First Apple computer sold for $400,000!
Supremacy of the first Apple laptop will always be alive! No matter if it is functioning or not or who will be its owner. Recently, a functioning Apple-1 computer that was built in 1976 by its founder Steve Jobs and co-founder Steve Wozniak, sold in an auction for $400,000 in the United States.
"Chaffey College" Apple-1 is one of the 200 Apple computers built by Steve Jobs and Steve Wozniak when the company was established. Chaffey College seems like a weird name for a laptop, right? But its original owner was a Chaffey professor, on the basis of which it is named as the "Chaffey College Apple-1". It was discovered in the Rancho Cucamonga home of a former Chaffey student who had purchased it from the professor for $650 in 1977.

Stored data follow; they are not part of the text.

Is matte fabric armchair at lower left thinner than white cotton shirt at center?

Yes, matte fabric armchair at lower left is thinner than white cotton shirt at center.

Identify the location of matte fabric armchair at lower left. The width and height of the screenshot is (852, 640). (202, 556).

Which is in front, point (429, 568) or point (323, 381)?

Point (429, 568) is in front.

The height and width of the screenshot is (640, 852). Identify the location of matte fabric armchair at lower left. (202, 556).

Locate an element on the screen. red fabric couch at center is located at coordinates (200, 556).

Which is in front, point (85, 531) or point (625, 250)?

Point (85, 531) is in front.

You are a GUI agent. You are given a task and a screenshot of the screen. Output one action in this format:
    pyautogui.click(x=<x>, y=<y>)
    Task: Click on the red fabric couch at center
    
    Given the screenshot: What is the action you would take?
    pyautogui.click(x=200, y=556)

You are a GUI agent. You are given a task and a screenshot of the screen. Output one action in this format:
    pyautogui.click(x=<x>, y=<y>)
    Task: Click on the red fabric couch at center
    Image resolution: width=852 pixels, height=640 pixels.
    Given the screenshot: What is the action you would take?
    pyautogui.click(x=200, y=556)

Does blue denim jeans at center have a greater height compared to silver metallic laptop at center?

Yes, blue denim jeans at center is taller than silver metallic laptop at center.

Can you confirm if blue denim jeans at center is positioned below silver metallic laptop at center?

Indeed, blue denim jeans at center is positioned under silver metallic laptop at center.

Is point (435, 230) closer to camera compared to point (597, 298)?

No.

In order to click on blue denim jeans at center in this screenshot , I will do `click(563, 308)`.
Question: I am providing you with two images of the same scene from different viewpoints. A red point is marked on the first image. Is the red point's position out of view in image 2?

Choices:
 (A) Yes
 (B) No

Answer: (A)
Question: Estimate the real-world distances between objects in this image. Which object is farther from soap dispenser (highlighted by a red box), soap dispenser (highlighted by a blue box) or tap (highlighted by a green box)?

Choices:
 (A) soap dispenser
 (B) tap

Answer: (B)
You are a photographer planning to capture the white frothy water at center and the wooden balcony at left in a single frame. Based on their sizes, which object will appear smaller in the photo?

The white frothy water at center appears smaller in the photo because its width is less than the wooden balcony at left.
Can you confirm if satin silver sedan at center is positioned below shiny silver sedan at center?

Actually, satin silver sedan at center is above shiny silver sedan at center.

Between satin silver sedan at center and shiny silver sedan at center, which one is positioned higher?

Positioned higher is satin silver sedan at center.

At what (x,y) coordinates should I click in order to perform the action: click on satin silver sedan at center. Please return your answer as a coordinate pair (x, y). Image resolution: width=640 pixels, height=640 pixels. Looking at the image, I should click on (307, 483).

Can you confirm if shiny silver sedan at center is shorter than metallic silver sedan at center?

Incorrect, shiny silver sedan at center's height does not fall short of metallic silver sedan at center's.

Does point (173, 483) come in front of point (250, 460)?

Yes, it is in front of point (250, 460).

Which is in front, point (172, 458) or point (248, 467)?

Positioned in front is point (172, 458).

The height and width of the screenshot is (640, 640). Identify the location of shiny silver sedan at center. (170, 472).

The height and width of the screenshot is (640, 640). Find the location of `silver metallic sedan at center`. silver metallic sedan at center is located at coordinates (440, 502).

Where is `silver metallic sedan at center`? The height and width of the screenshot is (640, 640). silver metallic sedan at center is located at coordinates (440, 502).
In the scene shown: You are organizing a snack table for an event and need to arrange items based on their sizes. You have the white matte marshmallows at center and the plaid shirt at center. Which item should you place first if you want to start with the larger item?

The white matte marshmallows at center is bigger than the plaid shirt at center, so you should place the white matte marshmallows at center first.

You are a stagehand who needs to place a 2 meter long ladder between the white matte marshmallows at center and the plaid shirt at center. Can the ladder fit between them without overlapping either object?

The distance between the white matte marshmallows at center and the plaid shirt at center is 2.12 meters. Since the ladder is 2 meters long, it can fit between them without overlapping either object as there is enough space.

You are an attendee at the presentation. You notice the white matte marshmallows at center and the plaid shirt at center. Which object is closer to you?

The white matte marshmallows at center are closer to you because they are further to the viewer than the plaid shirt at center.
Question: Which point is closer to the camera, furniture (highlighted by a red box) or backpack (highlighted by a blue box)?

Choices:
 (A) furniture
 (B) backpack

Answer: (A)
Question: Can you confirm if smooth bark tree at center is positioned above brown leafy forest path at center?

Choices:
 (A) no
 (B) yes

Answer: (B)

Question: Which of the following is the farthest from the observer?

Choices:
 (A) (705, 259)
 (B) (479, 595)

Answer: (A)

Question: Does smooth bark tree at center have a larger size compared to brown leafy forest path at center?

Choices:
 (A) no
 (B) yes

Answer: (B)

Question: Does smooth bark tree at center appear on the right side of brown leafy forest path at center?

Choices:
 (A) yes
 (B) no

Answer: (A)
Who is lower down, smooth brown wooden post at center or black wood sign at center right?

This Apple-1 computer not the most expensive and vintage one
The ancestor of today's hyped sleek Macbooks had been expected to get $600,000 when it went under the hammer in California. The fact that the computer is encased in koa wood, a beautifully patinated wood native to Hawaii, adds to its uniqueness. Only a few of the original 200 were manufactured in this way. Though, Apple-1 is not the highest-grossing computer at auction, as in 2014 another working version of the early computers of Apple that sold for $905,000 at a Bonhams for auction in New York.
The story of Apple takes you back to 1 April 1976, when Jobs Wozniak, and Ronald Wayne launched Apple in a garage in California. To establish and fund their startup, Jobs sold his VW Microbus, while Wozniak sold his HP-65 calculator for $500. It is said that roughly 20 such early Apple computers are still operational around the world.
An expert of Apple-1 Corey Cohen told the Los Angeles Times ahead of the auction that, "This is kind of the holy grail for vintage electronics and computer tech collectors. That really makes it exciting for a lot of people." He further said that out of 200 early Apple computers, 175 were sold. Though, 60 Apple-1 units still exist, roughly 20 of which are still functioning.